[start SELECTED EXTRACT]

- Theatrical release poster
- Directed by: Michael Tolkin
- Written by: Michael Tolkin
- Produced by: Keith Addis Nick Wechsler
- Starring: Peter Weller; Judy Davis; Patrick Bauchau; Rachel Rosenthal; Adam West; Corbin Bernsen; Patricia Heaton; Samuel L. Jackson;
- Cinematography: John J. Campbell
- Edited by: Suzanne Fenn
- Music by: Mark Mothersbaugh
- Production companies: Regency Enterprises Alcor Films Ixtlan
- Distributed by: Warner Bros.
- Release dates: September 13, 1994 (Toronto Film Festival); September 16, 1994;
- Running time: 112 minutes
- Language: English
- Box office: $245,217

= The New Age (film) =

The New Age is a 1994 comedy-drama film written and directed by Michael Tolkin, and starring Peter Weller and Judy Davis.

== Plot ==

Peter and Katherine Witner are Southern California super-yuppies with great jobs but no center to their lives. When they both lose their jobs and begin marital infidelities, their solution is to start their own business together. In order to find meaning to their empty lives, they follow various New Age gurus and other such groups. Eventually, they hit rock bottom and have to make some hard decisions.

[end SELECTED EXTRACT]
[start EXTRACTED MATERIAL]

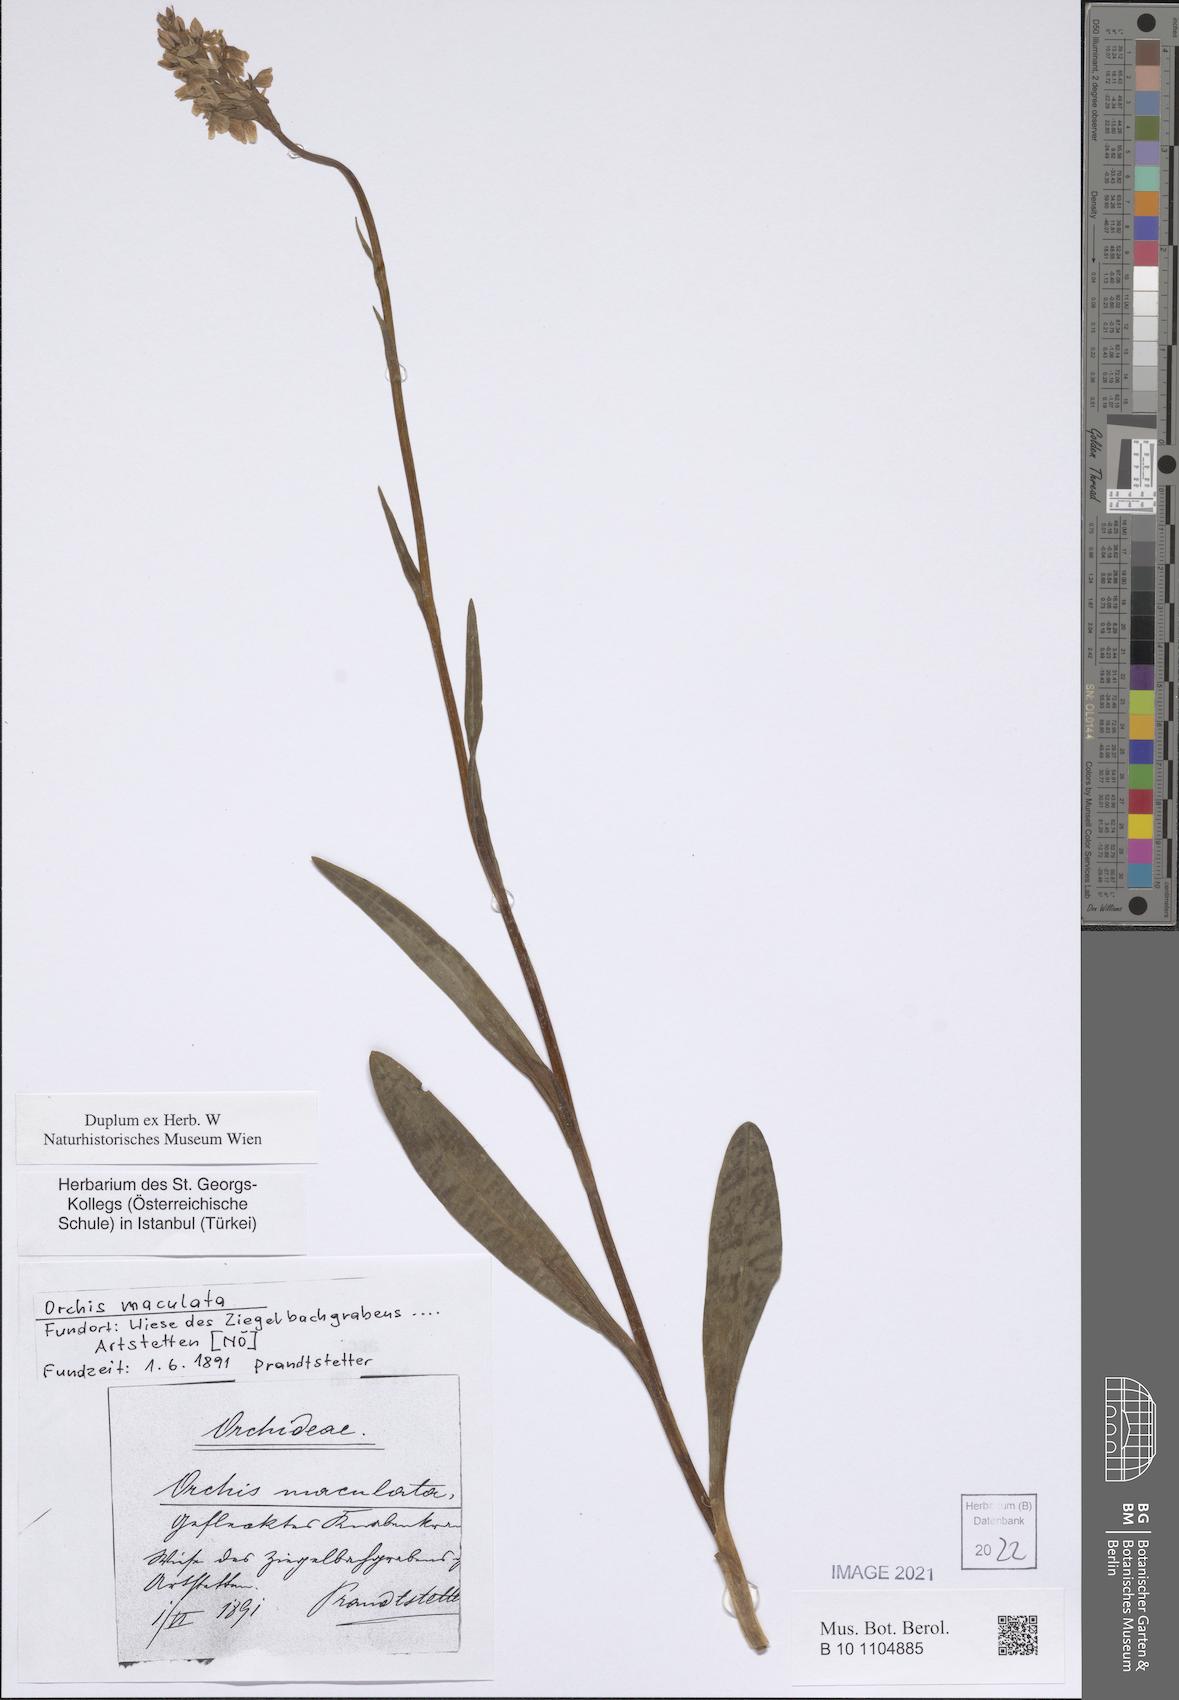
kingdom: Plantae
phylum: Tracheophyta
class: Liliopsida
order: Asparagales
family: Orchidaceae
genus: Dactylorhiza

[end EXTRACTED MATERIAL]

» **GIVEN REQUEST**:
Answer these questions using the film entry on The New Age:
(a) Who composed the music for the film?
(b) At which event was the film shown on September 13, 1994?
(c) After Peter and Katherine Witner both lose their jobs, what do they decide to do?
The listing is separate material and has no connection to the film entry.

» **WRITTEN RESPONSE**:
(a) Mark Mothersbaugh
(b) The Toronto Film Festival
(c) They start their own business together.